Data listing

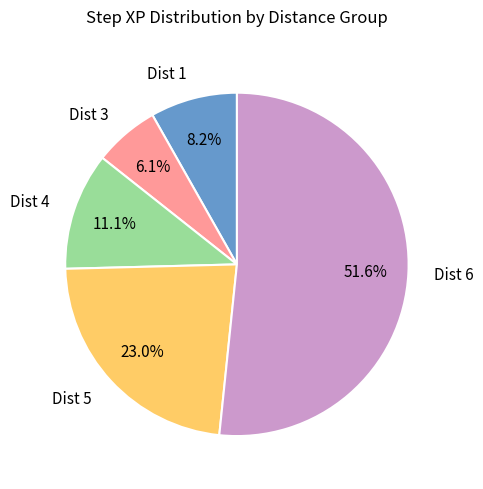

Between Dist 5 and Dist 1, which is larger?

Dist 5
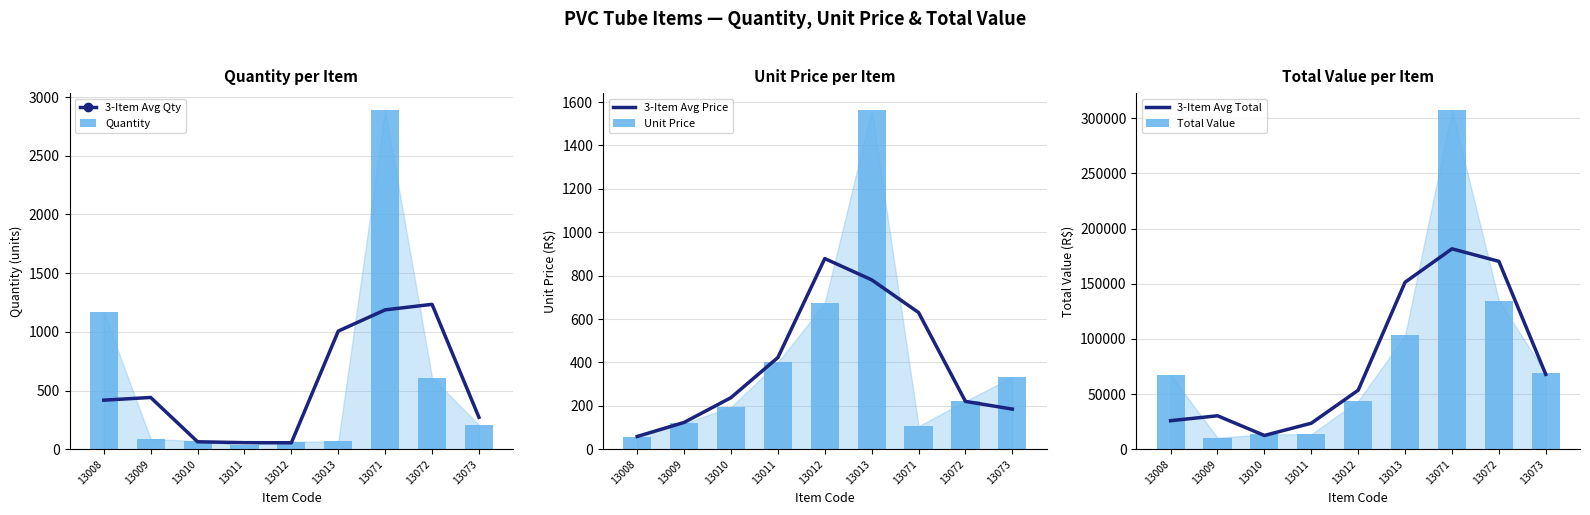

At which category is the sum across all series the highest?

13071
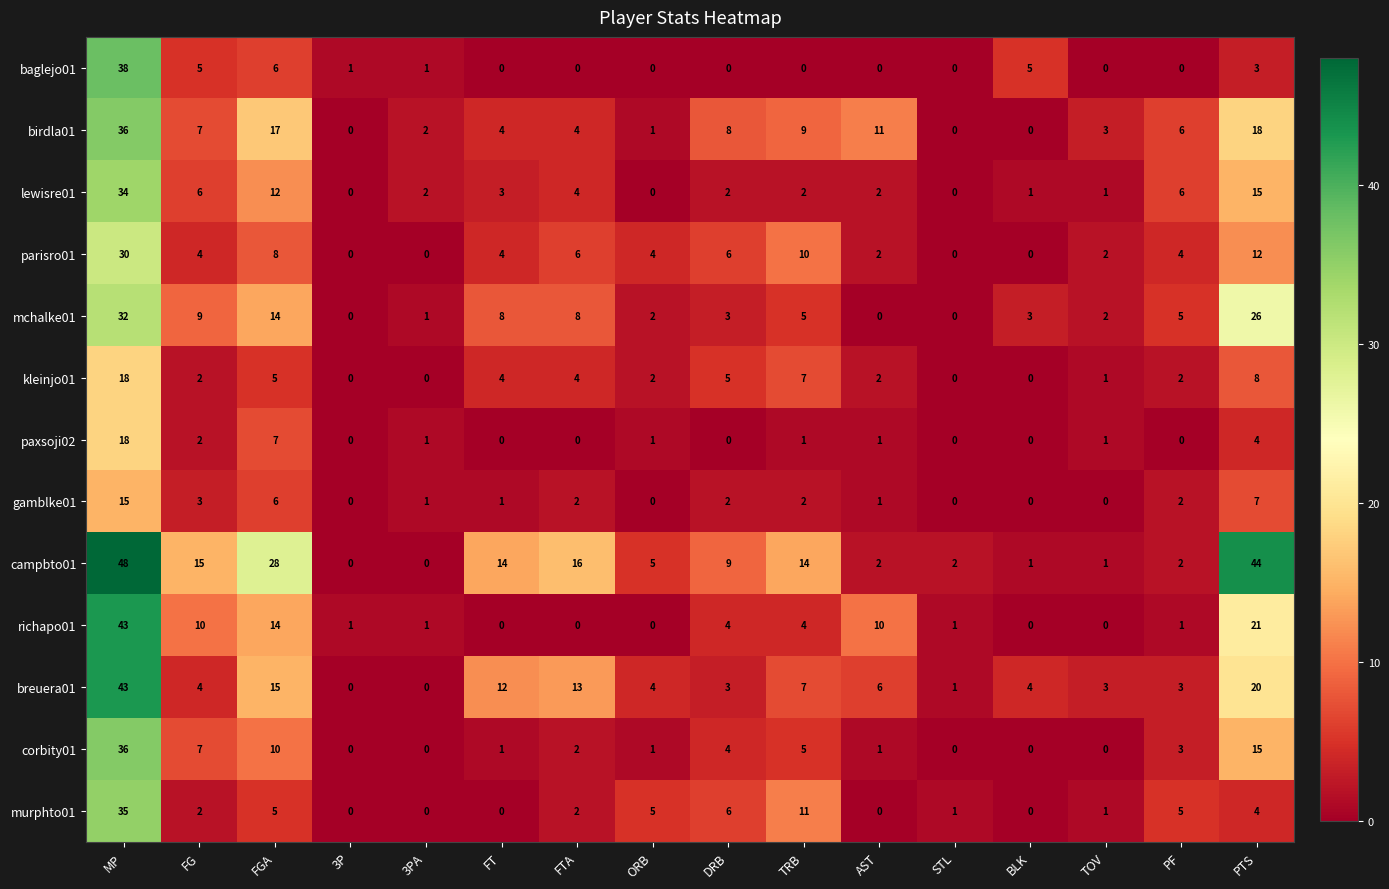

What is the difference between the second highest and second lowest values in the mchalke01 series?

26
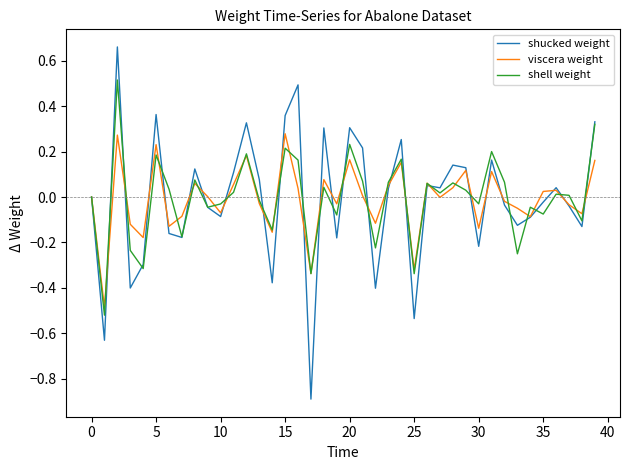

Which series has the largest range (max minus min)?

shucked weight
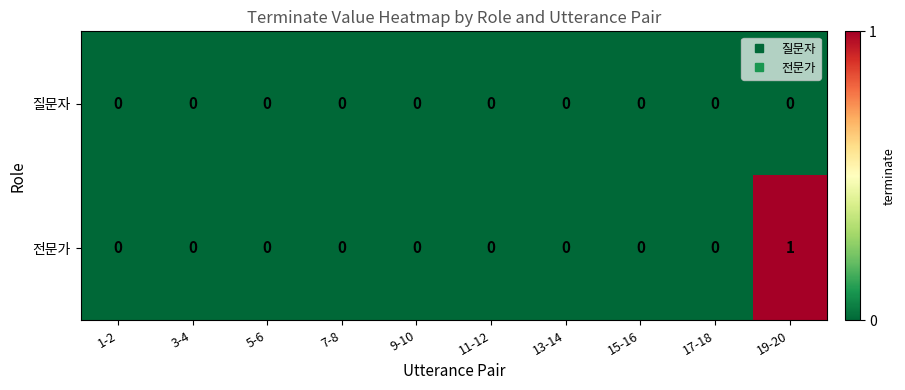

Reading left to right, extract all data points from this chart.

질문자: 1-2=0	3-4=0	5-6=0	7-8=0	9-10=0	11-12=0	13-14=0	15-16=0	17-18=0	19-20=0
전문가: 1-2=0	3-4=0	5-6=0	7-8=0	9-10=0	11-12=0	13-14=0	15-16=0	17-18=0	19-20=1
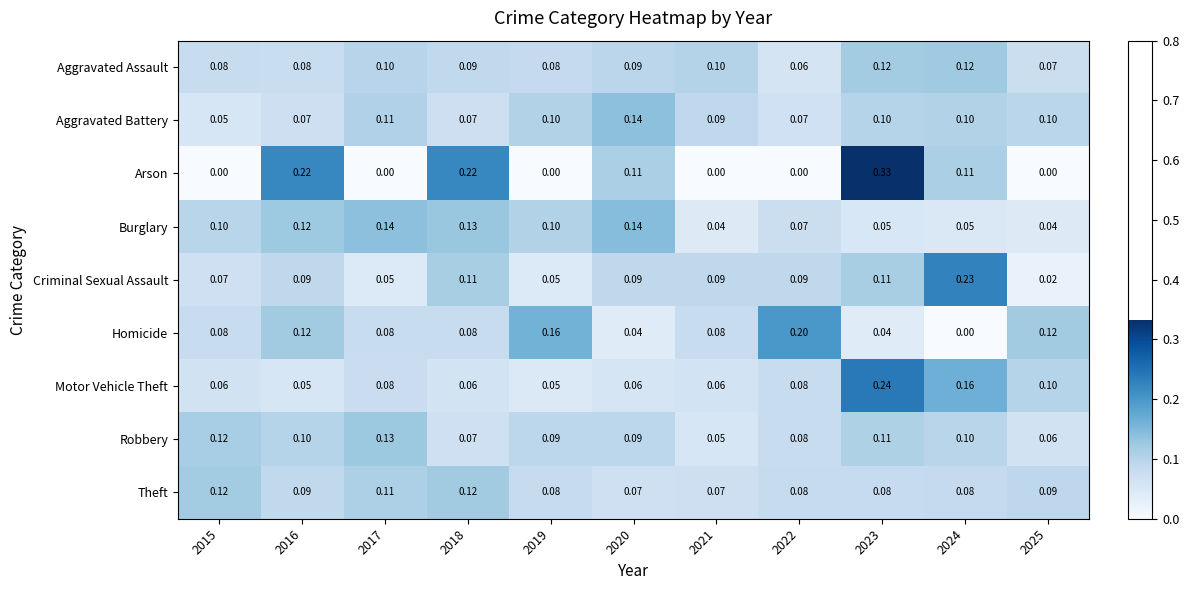

How many positive values does the Homicide series have?

10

Action item
Write out all of the material above word for word, leaving out the pictures.

Exercise result
Between Dist 5 and Dist 1, which is larger?

Dist 5

At which category is the sum across all series the highest?

13071

What is the difference between the second highest and second lowest values in the mchalke01 series?

26

Which series has the largest range (max minus min)?

shucked weight

Reading left to right, extract all data points from this chart.

질문자: 1-2=0	3-4=0	5-6=0	7-8=0	9-10=0	11-12=0	13-14=0	15-16=0	17-18=0	19-20=0
전문가: 1-2=0	3-4=0	5-6=0	7-8=0	9-10=0	11-12=0	13-14=0	15-16=0	17-18=0	19-20=1

How many positive values does the Homicide series have?

10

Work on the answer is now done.